======== Rows ========
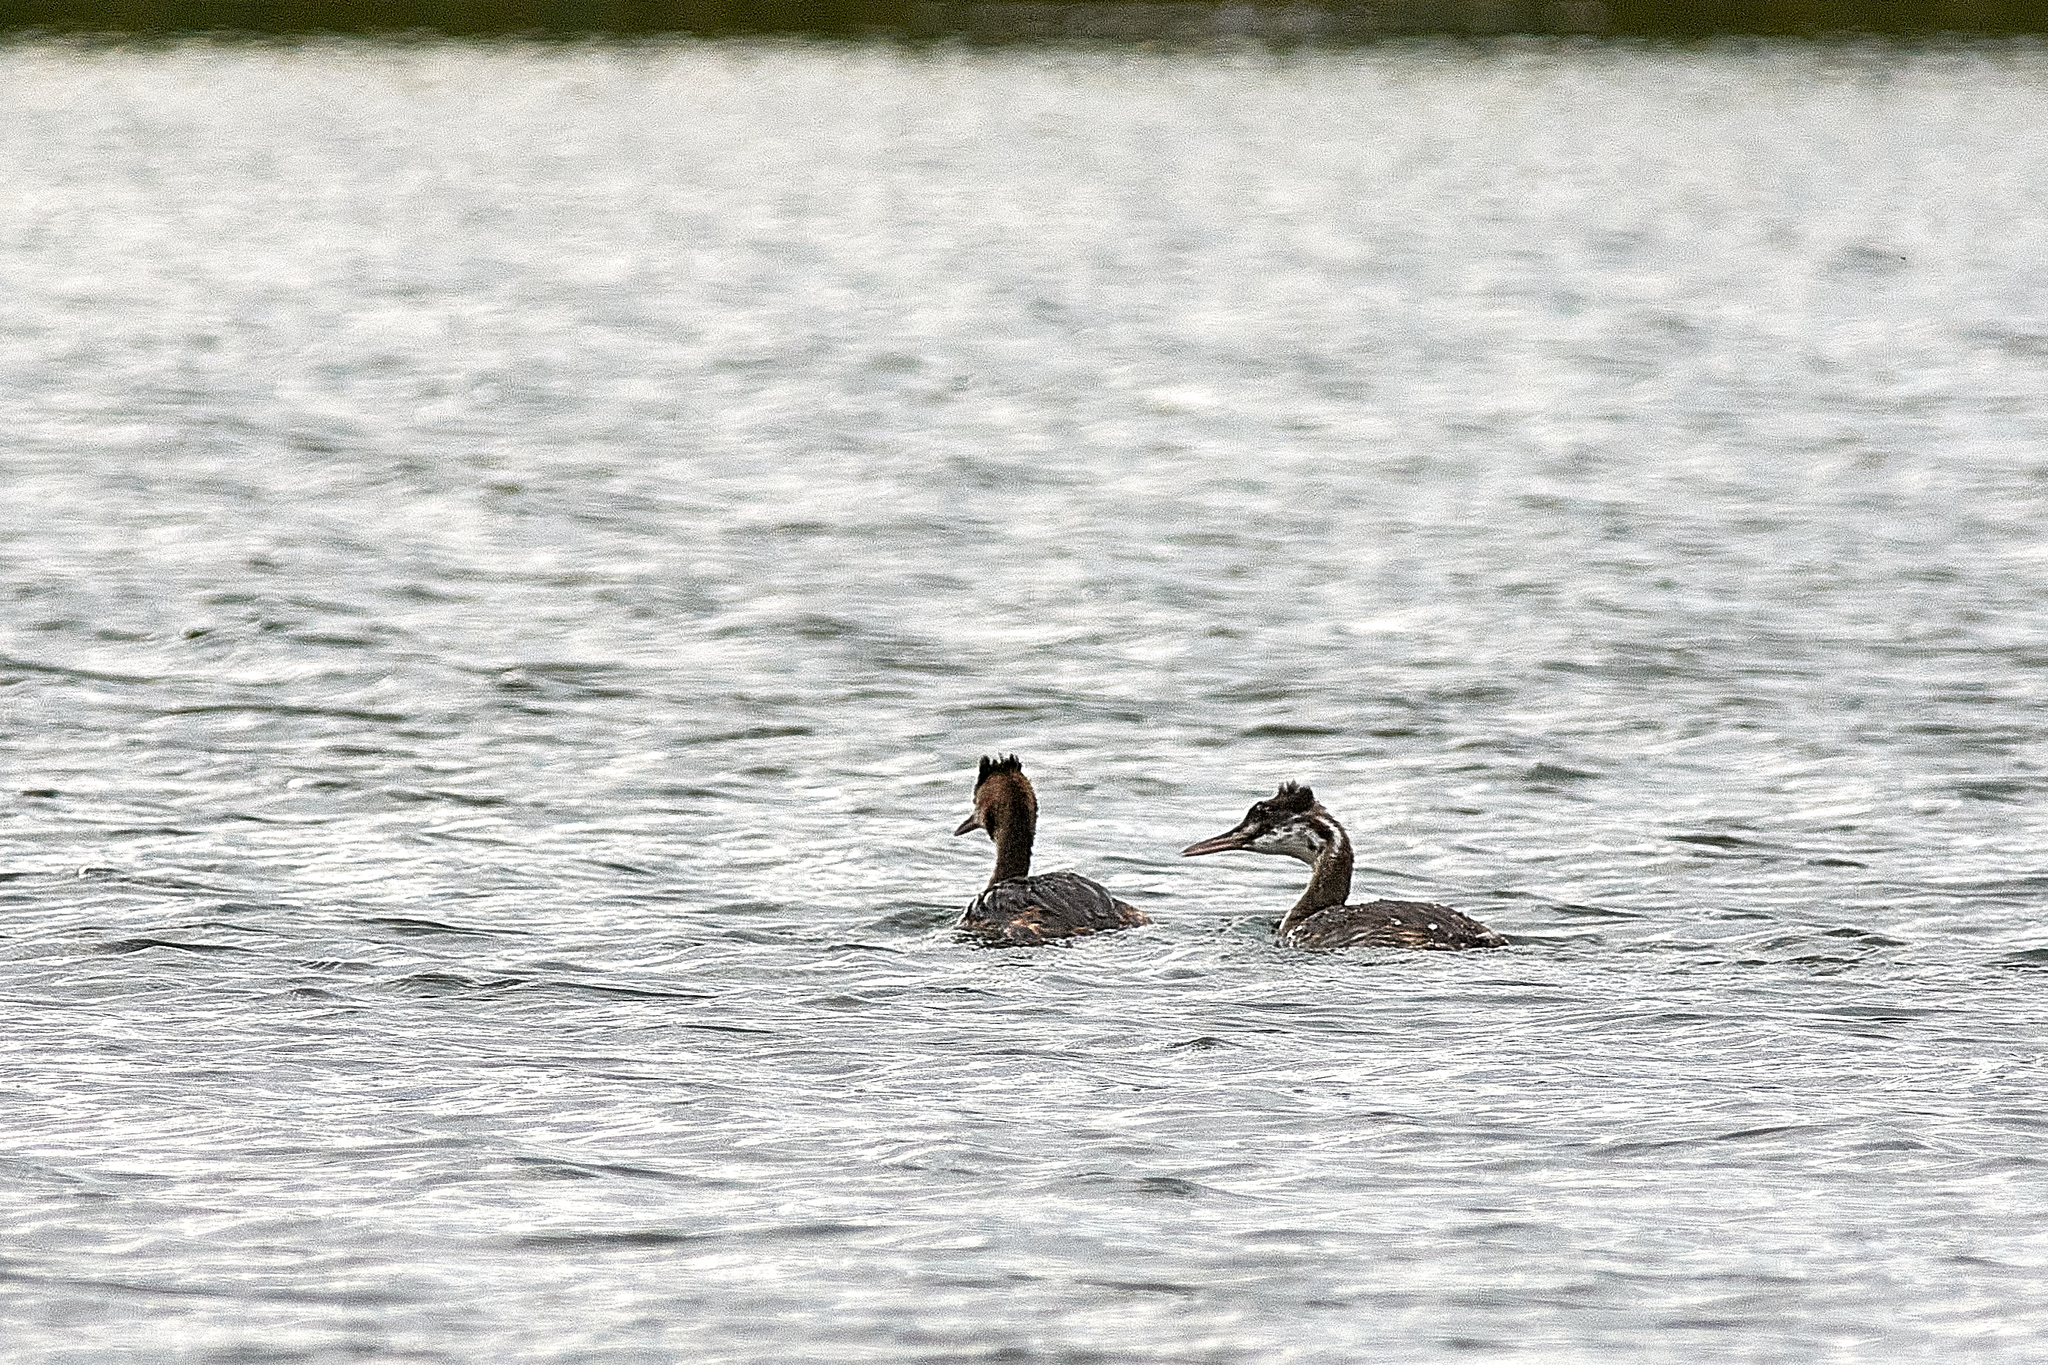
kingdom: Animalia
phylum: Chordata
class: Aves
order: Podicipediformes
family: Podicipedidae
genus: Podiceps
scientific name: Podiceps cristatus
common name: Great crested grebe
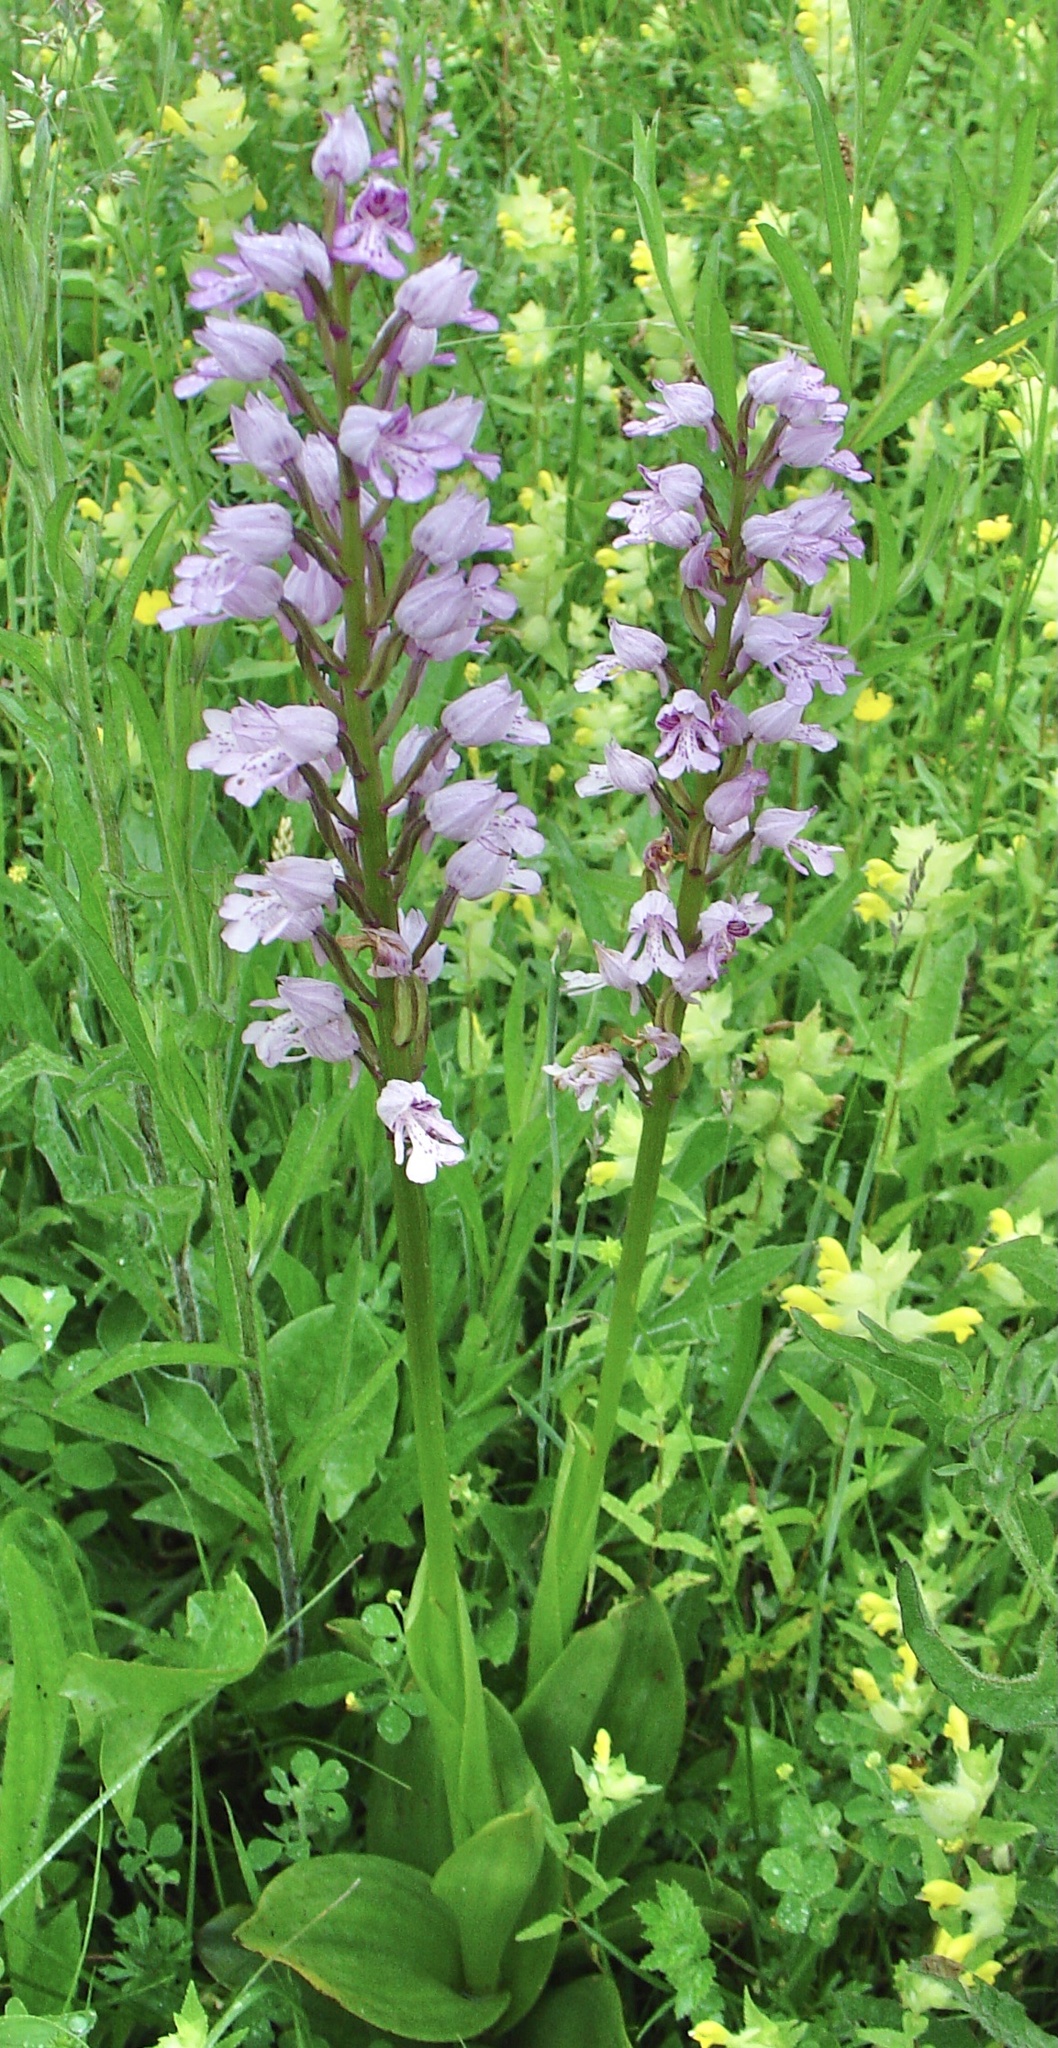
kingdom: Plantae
========
# Objective:
Can you output every line of the data above as a numbered list, with blank lines dropped and the pictures left out?

# Exercise response:
1. kingdom: Animalia
2. phylum: Chordata
3. class: Aves
4. order: Podicipediformes
5. family: Podicipedidae
6. genus: Podiceps
7. scientific name: Podiceps cristatus
8. common name: Great crested grebe
9. kingdom: Plantae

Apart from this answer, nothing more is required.